=== Prompt ===
Copy the records below, from the line containing "f_number: 3.5" through the last line; leave out pictures.

=== Material provided ===

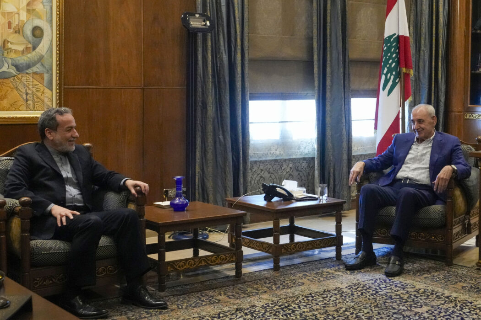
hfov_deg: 54.4
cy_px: 160
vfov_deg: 37.9
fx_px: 468
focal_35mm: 35
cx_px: 240
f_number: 3.5
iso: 8000
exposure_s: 1/320
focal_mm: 35
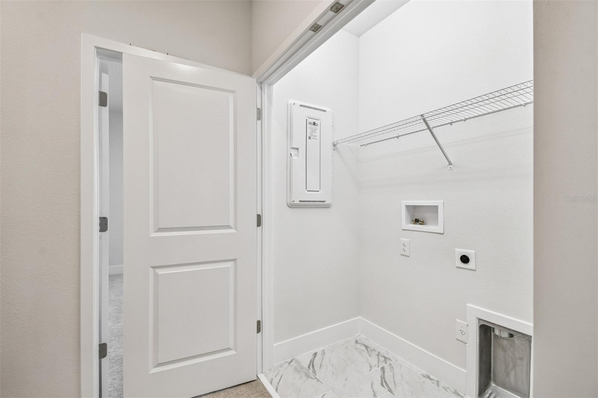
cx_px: 299
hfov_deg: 100.4
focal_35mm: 15
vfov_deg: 77.3
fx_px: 249
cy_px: 199
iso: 100
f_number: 7.1
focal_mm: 10
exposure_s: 1/20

=== Output for this exercise ===
f_number: 3.5
iso: 8000
exposure_s: 1/320
focal_mm: 35
cx_px: 299
hfov_deg: 100.4
focal_35mm: 15
vfov_deg: 77.3
fx_px: 249
cy_px: 199
iso: 100
f_number: 7.1
focal_mm: 10
exposure_s: 1/20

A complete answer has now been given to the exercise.